● **Problem details**
Search the records below for the string "nicht", and report each line that contains it.
|---|
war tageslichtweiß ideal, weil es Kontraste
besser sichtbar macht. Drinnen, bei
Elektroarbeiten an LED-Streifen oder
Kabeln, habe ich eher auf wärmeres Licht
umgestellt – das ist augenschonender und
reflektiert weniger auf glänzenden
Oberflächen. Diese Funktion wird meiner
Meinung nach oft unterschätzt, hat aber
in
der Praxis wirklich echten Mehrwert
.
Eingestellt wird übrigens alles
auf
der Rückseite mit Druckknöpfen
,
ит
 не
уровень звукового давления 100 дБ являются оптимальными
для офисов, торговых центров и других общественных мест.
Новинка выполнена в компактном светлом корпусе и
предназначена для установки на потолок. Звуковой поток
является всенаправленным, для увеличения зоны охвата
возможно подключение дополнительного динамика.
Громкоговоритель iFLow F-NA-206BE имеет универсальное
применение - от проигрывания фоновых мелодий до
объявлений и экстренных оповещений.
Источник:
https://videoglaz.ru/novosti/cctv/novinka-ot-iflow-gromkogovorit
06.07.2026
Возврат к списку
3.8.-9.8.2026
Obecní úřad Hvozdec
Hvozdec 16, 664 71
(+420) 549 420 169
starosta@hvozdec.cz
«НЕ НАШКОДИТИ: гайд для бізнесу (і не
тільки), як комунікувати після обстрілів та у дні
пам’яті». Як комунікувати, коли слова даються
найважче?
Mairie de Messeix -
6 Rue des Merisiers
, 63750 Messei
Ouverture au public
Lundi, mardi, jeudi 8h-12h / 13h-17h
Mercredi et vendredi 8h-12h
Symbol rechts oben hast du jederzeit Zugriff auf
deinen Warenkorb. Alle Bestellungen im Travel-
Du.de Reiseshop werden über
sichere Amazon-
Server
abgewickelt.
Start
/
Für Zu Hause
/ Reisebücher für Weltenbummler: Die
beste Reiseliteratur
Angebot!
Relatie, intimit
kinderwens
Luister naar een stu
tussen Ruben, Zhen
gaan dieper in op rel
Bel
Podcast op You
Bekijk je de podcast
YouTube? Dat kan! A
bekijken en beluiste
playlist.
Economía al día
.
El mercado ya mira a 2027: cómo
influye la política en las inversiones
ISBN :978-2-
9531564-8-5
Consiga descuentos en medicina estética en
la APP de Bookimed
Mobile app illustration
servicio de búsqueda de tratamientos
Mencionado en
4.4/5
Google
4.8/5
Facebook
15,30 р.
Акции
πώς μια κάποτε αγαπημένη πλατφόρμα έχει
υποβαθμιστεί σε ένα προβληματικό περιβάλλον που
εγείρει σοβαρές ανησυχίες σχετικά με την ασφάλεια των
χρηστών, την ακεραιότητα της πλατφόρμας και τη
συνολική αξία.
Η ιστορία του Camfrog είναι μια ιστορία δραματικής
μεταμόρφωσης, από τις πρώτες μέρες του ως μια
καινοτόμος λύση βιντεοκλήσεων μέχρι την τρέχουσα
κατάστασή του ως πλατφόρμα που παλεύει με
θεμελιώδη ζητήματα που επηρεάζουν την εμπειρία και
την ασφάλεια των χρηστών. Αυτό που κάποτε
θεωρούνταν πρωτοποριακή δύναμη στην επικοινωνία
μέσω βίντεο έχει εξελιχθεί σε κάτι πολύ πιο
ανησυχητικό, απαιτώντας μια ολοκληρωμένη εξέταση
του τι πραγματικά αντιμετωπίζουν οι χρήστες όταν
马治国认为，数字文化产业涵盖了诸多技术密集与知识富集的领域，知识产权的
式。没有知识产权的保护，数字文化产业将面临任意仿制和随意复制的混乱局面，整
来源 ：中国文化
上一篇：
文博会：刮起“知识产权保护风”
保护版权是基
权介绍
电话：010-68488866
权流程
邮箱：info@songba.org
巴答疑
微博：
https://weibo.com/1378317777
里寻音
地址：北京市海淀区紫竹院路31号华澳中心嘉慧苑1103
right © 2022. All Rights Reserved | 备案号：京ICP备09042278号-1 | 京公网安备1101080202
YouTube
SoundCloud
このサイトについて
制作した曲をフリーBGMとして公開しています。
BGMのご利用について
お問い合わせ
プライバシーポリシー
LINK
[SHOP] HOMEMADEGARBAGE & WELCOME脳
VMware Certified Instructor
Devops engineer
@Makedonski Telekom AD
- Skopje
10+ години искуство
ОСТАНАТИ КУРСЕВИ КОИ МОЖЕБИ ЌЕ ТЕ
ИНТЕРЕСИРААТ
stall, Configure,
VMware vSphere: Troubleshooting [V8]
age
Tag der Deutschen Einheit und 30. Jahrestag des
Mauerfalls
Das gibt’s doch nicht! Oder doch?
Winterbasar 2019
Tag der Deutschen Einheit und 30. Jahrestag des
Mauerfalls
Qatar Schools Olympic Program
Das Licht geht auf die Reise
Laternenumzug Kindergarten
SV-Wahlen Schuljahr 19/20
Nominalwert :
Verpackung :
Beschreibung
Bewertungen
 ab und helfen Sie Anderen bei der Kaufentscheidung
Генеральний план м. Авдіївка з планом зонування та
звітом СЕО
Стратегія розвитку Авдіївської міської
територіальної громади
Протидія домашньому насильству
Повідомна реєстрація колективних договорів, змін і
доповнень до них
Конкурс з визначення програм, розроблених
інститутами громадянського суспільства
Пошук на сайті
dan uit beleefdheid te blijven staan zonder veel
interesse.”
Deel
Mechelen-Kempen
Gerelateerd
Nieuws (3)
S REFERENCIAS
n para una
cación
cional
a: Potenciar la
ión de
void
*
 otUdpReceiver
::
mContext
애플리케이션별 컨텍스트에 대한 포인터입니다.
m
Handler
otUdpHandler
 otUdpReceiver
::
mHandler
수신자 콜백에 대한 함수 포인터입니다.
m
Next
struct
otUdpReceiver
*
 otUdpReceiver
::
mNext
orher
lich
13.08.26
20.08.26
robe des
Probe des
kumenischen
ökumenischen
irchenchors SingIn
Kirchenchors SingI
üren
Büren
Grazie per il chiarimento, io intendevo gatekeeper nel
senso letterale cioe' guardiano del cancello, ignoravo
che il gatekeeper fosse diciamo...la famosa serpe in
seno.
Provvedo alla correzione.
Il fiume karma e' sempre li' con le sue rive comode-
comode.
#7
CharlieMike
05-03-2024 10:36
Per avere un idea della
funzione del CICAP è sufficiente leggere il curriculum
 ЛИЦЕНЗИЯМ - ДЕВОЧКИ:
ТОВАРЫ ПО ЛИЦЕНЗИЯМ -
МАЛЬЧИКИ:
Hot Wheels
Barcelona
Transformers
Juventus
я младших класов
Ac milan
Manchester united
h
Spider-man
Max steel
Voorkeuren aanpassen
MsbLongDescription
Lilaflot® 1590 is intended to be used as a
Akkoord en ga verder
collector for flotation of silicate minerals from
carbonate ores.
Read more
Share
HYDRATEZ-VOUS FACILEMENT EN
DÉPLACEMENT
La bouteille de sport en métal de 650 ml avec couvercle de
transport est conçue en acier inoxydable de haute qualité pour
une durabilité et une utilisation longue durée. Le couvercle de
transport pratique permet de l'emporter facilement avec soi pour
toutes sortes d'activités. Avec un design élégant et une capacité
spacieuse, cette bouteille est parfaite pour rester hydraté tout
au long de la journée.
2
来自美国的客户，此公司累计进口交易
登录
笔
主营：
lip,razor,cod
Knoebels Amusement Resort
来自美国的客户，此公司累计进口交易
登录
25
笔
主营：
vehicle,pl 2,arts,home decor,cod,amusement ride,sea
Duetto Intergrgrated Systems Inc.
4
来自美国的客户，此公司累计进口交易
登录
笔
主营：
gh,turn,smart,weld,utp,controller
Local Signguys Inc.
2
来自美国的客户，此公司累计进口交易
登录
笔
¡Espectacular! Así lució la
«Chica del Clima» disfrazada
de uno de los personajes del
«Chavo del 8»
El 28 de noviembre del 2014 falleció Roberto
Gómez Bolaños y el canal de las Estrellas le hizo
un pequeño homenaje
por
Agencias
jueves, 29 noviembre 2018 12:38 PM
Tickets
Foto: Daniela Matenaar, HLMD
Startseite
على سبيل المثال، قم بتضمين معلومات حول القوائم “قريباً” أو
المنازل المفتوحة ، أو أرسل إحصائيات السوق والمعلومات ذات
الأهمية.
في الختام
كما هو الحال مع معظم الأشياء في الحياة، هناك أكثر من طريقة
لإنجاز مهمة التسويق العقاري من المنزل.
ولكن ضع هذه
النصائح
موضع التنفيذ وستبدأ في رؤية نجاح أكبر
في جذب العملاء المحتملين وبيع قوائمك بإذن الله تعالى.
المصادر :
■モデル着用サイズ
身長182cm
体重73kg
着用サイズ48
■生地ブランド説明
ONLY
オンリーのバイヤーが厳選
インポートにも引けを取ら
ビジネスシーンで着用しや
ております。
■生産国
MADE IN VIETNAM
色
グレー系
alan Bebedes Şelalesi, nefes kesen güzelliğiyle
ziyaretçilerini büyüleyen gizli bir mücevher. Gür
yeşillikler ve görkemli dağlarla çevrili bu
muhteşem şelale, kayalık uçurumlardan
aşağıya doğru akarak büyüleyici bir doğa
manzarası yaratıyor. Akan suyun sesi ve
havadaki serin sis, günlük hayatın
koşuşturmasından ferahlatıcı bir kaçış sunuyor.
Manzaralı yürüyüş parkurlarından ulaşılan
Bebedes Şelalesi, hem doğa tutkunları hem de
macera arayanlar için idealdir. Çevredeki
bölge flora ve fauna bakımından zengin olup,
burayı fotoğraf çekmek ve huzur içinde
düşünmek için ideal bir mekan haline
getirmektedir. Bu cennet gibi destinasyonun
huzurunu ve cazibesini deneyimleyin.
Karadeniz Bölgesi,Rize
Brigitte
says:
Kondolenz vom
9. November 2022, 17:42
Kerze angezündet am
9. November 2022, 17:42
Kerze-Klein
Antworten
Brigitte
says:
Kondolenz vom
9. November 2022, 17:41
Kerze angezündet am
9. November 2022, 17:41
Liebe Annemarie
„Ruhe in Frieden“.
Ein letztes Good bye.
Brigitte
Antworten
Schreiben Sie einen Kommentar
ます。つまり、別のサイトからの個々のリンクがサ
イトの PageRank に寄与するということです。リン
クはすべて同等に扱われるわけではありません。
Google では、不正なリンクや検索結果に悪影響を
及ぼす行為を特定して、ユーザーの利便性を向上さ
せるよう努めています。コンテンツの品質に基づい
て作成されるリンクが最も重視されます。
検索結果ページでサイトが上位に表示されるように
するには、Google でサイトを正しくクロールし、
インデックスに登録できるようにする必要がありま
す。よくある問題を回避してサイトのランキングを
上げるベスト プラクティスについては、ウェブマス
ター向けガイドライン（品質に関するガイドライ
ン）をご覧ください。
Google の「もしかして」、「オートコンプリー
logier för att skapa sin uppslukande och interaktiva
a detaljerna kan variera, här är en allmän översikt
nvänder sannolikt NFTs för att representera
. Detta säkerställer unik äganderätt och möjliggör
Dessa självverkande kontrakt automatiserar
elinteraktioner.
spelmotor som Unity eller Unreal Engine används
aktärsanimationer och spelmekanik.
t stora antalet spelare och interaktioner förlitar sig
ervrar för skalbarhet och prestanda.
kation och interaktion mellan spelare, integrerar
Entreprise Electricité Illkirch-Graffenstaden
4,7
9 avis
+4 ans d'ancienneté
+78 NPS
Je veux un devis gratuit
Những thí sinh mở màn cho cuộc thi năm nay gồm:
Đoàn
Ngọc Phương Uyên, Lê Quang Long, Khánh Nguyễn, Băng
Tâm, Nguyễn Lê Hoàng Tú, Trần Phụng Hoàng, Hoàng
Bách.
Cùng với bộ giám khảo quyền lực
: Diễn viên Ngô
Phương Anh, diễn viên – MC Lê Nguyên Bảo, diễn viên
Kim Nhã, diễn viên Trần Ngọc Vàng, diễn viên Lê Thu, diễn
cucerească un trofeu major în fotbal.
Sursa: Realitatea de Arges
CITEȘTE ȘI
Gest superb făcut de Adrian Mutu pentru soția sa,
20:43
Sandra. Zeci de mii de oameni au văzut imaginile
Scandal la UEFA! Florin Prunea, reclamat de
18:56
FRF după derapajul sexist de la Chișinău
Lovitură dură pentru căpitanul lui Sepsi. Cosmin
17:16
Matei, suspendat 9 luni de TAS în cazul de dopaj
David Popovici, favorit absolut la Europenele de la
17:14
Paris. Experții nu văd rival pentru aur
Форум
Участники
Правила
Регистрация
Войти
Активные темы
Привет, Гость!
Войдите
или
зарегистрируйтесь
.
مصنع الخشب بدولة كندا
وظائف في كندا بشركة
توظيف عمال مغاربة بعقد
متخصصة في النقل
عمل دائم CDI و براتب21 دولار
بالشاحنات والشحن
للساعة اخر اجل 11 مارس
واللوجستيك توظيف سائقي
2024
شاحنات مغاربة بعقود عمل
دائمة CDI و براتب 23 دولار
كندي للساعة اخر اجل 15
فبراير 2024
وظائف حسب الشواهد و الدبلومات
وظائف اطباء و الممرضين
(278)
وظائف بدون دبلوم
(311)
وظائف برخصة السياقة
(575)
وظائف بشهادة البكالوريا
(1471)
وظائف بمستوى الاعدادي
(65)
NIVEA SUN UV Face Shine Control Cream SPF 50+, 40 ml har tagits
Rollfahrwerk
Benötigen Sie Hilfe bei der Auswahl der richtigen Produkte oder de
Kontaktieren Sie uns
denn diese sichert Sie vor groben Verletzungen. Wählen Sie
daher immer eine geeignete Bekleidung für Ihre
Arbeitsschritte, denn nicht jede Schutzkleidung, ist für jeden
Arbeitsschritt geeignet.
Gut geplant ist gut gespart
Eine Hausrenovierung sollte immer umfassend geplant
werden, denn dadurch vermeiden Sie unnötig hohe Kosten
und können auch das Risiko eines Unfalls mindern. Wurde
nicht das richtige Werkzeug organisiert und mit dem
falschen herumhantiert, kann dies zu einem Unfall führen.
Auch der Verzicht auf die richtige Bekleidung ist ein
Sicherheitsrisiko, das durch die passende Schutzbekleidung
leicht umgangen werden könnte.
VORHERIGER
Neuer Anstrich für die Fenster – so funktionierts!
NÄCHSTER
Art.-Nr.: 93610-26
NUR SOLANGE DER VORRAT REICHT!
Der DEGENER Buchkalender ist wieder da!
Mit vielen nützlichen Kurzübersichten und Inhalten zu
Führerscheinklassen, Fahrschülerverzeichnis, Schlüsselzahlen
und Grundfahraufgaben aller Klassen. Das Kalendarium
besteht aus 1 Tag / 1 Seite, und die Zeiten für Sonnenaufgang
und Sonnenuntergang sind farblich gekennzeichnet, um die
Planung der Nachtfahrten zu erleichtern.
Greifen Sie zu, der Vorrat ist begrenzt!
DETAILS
|---|
● **Answer box**
Das gibt’s doch nicht! Oder doch?
Arbeitsschritte, denn nicht jede Schutzkleidung, ist für jeden
nicht das richtige Werkzeug organisiert und mit dem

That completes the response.